Ensemble Node Settings

Target field for ensemble. Select a single field that is used as the target by two or more upstream models. The upstream models can use flag, nominal, or continuous targets, but at least two of the models must share the same target in order to combine scores.

Filter out fields generated by ensembled models. Removes from the output all of the additional fields generated by the individual models that feed into the Ensemble node. Select this check box if you are interested only in the combined score from all of the input models. Ensure that this option is deselected if, for example, you want to use an Analysis node or Evaluation node to compare the accuracy of the combined score with that of each of the individual input models.

Available settings depend on the measurement level of the field selected as the target.

Continuous Targets

For a continuous target, scores will be averaged. This is the only available method for combining scores.

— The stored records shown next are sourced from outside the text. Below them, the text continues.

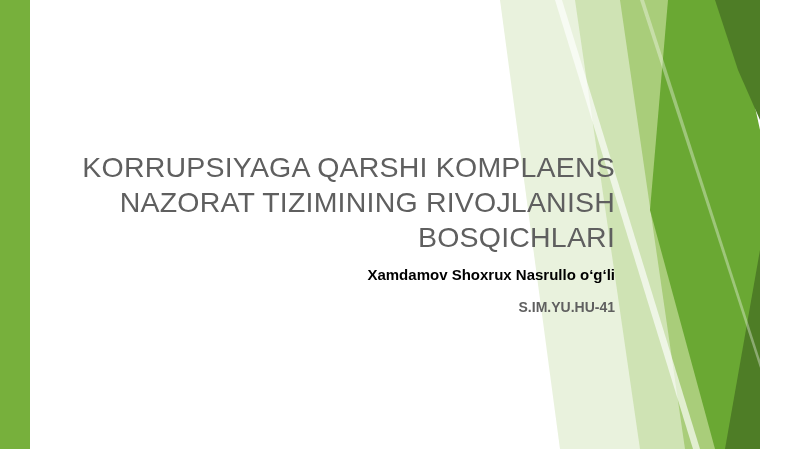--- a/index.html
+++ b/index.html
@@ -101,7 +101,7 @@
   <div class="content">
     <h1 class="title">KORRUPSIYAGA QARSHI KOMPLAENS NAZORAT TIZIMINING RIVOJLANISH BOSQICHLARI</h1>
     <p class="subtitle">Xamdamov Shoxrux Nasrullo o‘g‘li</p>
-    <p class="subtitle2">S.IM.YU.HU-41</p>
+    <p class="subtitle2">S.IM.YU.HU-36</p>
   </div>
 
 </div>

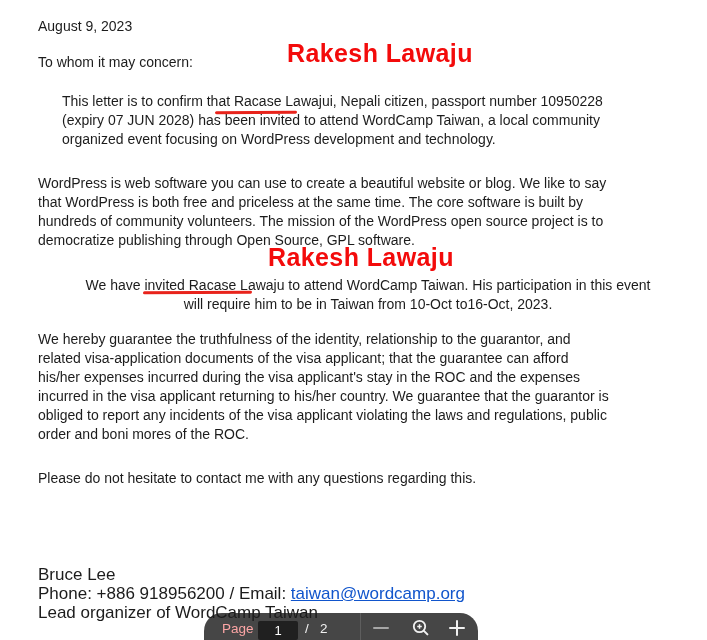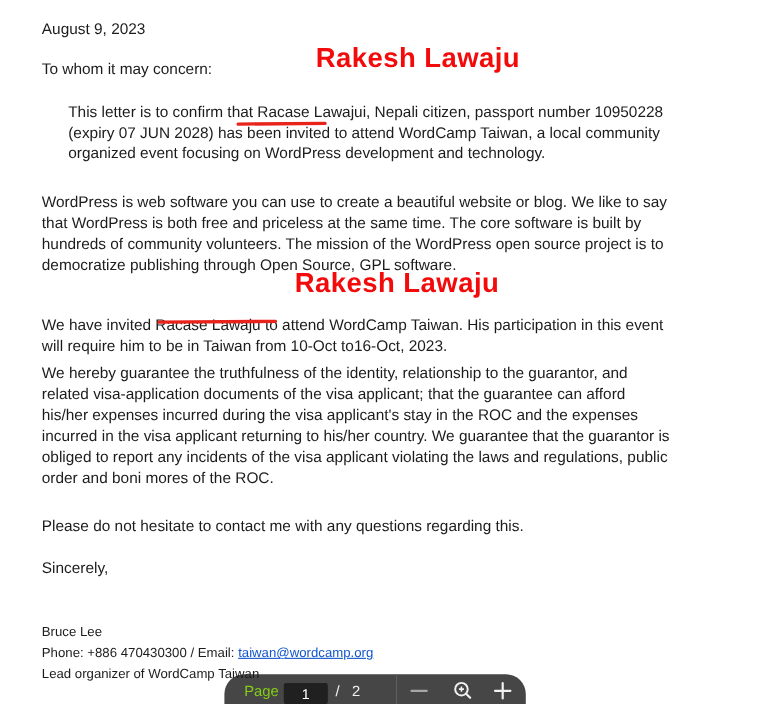--- a/index.html
+++ b/index.html
@@ -19,7 +19,7 @@
   .salutation{top:53px;}
   .p1{top:92px;margin-left:24px;}
   .p2{top:174px;}
-  .p3{top:286px;}
+  .p3{top:276px;text-align:center;}
   .p4{top:330px;}
   .p5{top:469px;}
   .p6{top:507px;}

When averaging scores or estimates, the Ensemble node uses a standard error calculation to work out the difference between the measured or estimated values and the true values, and to show how close those estimates matched. Standard error calculations are generated by default for new models; however, you can deselect the check box for existing models, for example, if they are to be regenerated.

Categorical Targets

For categorical targets, a number of methods are supported, including voting, which works by tallying the number of times each possible predicted value is chosen and selecting the value with the highest total. For example, if three out of five models predict yes and the other two predict no, then yes wins by a vote of 3 to 2. Alternatively, votes can be weighted based on the confidence or propensity value for each prediction. The weights are then summed, and the value with the highest total is again selected. The confidence for the final prediction is the sum of the weights for the winning value divided by the number of models included in the ensemble.

All categorical fields. For both flag and nominal fields, the following methods are supported:

  • Voting
  • Confidence-weighted voting
  • Highest confidence wins

Flag fields only. For flag fields only, a number of methods based on propensity are also available:

  • Raw propensity-weighted voting
  • Adjusted propensity-weighted voting
  • Average raw propensity
  • Average adjusted propensity

Voting ties. For voting methods, you can specify how ties are resolved.

  • Random selection. One of the tied values is chosen at random.
  • Highest confidence. The tied value that was predicted with the highest confidence wins. Note that this is not necessarily the same as the highest confidence of all predicted values.
  • Raw or adjusted propensity (flag fields only). The tied value that was predicted with the largest absolute propensity, where the absolute propensity is calculated as:
abs(0.5 - propensity) *
2

Or, in the case of adjusted propensity:

abs(0.5 - adjusted propensity) * 2